The patient population of nearly 19,000 patients with acute coronary syndromes was first published at the American Heart Association’s 2018 Scientific Sessions (see DocWire News
). For the current analysis, published in Circulation
, the study authors looked at the long-term effects of treatment with alirocumab with all-cause death, as well as cardiovascular and non-cardiovascular death, with log-rank testing. They used joint semiparametric models to test any potential relationships between nonfatal cardiovascular events and cardiovascular or non-cardiovascular death. Mean follow-up was 2.8 years.
According to the analysis results, there were 334 (3.5%) deaths in the alirocumab group compared with 392 (4.1%), which wasn’t statistically significant, but resulted from fewer cardiovascular and non-cardiovascular deaths in the alirocumab cohort. A prespecified analysis that included 8,242 patients eligible for 3 or more years of follow-up, alirocumab was linked with fewer deaths (HR=0.78 95% CI, 0.65 to 0.94; P=0.01). Patients who had nonfatal cardiovascular deaths were at a higher risk for cardiovascular deaths, and since alirocumab was associated with reduced total nonfatal cardiovascular events (P<0.001), the researchers noted that alirocumab may have “thereby attenuated the number of cardiovascular and non-cardiovascular deaths.”
Christopher P. Cannon, MD, of Harvard Medical School and Brigham and Women’s Hospital in Boston, offered DocWire News
his perspective and was very positive on the results of the analysis
“This is an excellent analysis of this large trial, showing that in very high-risk patients (post-ACS), use of the PCSK9 inhibitor (alirocumab) can reduce mortality,” Dr. Cannon told DocWire News.

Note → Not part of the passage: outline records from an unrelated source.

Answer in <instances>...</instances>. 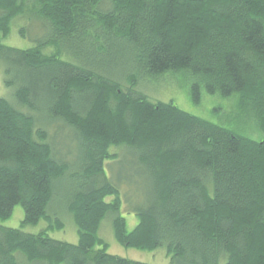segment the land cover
I'll use <instances>...</instances> for the list:
<instances>
[{
    "label": "trees",
    "instance_id": "obj_1",
    "mask_svg": "<svg viewBox=\"0 0 264 264\" xmlns=\"http://www.w3.org/2000/svg\"><path fill=\"white\" fill-rule=\"evenodd\" d=\"M19 19L45 34L4 44ZM0 67V220L24 210L21 228L0 225V264H148L108 253L104 219L169 264H264V138L142 91L180 73L192 102L237 95L264 134V0H0ZM38 110L72 135L75 164ZM67 182L75 244L47 233L63 226L49 206Z\"/></svg>",
    "mask_w": 264,
    "mask_h": 264
},
{
    "label": "rangeland",
    "instance_id": "obj_2",
    "mask_svg": "<svg viewBox=\"0 0 264 264\" xmlns=\"http://www.w3.org/2000/svg\"><path fill=\"white\" fill-rule=\"evenodd\" d=\"M21 27L24 29L26 37L21 36L19 33ZM44 34L45 31H39L33 20L30 22L27 20H24V22L23 20H15L11 24L10 33L3 38L2 42L13 47L24 48L29 46L30 39L35 35L42 36ZM188 88L189 81L186 76L180 73H167L155 82L148 83L146 81L142 86V91L146 93L149 99L165 102L172 101L180 109L188 113L221 124L250 139L261 140L264 138V134L258 126L259 124L254 122V118L251 117L250 113L247 111L243 112L239 108L237 95L223 97L217 94L203 93L200 102L194 103L190 99ZM6 96L10 97L11 91L3 83L0 67V97L5 98ZM37 113V118L40 119L39 121L42 124L48 122L45 126L50 127V141L54 146L53 148H55L56 156L60 159L66 158L71 164H75L78 150L72 135L68 134V131L60 129L57 125V127L53 125L44 116L45 113L42 110H38ZM117 165L122 168L120 164ZM68 185L67 182L56 187V196L49 206V211L58 216L63 222V226L52 227L47 233L53 239L75 244L78 241V232L65 208L66 186ZM107 200L109 201L111 198ZM123 216L126 218L128 229H132L138 222L137 217L132 213H123ZM23 218L24 210L22 206L16 205L12 215L5 220H0V225L10 228H21ZM48 224L49 221L41 219L38 224L26 225L22 227V230L27 233H38L47 229ZM98 235L107 243V251L110 254L148 264H169L165 251L161 248L154 250L147 248L137 249L119 244L113 234L111 219L110 221L107 219L102 221Z\"/></svg>",
    "mask_w": 264,
    "mask_h": 264
}]
</instances>
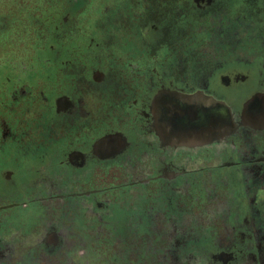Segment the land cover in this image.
I'll return each instance as SVG.
<instances>
[{
	"label": "flooded vegetation",
	"instance_id": "obj_1",
	"mask_svg": "<svg viewBox=\"0 0 264 264\" xmlns=\"http://www.w3.org/2000/svg\"><path fill=\"white\" fill-rule=\"evenodd\" d=\"M0 264H264V0H0Z\"/></svg>",
	"mask_w": 264,
	"mask_h": 264
}]
</instances>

“This has been seen with intensive statin therapy as well, where lower mortality was seen in the two post ACS trials (PROVE IT
and A2Z) in a meta-analysis, as compared with more stable patients with atherosclerotic cardiovascular disease (Murhpy et al). It also has been seen with more intensive antiplatelet therapy, where a mortality reduction was seen with ticagrelor in ACS patients in PLATO but not in more stable post MI patients in PEGASUS
. This makes sense–that in the very highest risk patients, more potent lipid-lowering (or antiplatelet therapy) can reduce mortality.”
Dr. Cannon added that “this helps us target these new interventions and make sure we use them in our very high risk patients.”